## WORK ITEM
Retype the lines starting with the line containing "Our Strategy" and continuing through the line containing "CHAPTER REGIONS", matching them exactly.

DATA EXTRACTS: Begin

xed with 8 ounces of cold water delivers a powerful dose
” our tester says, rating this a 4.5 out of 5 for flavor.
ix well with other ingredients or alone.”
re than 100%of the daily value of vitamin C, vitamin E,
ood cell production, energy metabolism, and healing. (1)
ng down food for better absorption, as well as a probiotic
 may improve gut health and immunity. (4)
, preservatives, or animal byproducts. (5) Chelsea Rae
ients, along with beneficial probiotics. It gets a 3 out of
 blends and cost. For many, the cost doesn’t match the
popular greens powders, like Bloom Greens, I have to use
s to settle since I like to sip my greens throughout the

DATA EXTRACTS: End
DATA EXTRACTS: Begin

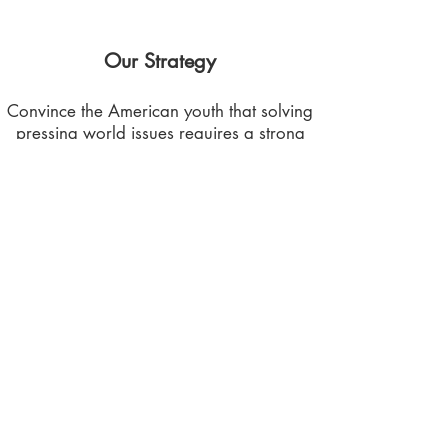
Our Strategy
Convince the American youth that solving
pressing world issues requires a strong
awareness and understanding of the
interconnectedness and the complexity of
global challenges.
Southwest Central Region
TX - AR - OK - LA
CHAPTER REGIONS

DATA EXTRACTS: End

## RESULT OF THIS EXERCISE
Our Strategy
Convince the American youth that solving
pressing world issues requires a strong
awareness and understanding of the
interconnectedness and the complexity of
global challenges.
Southwest Central Region
TX - AR - OK - LA
CHAPTER REGIONS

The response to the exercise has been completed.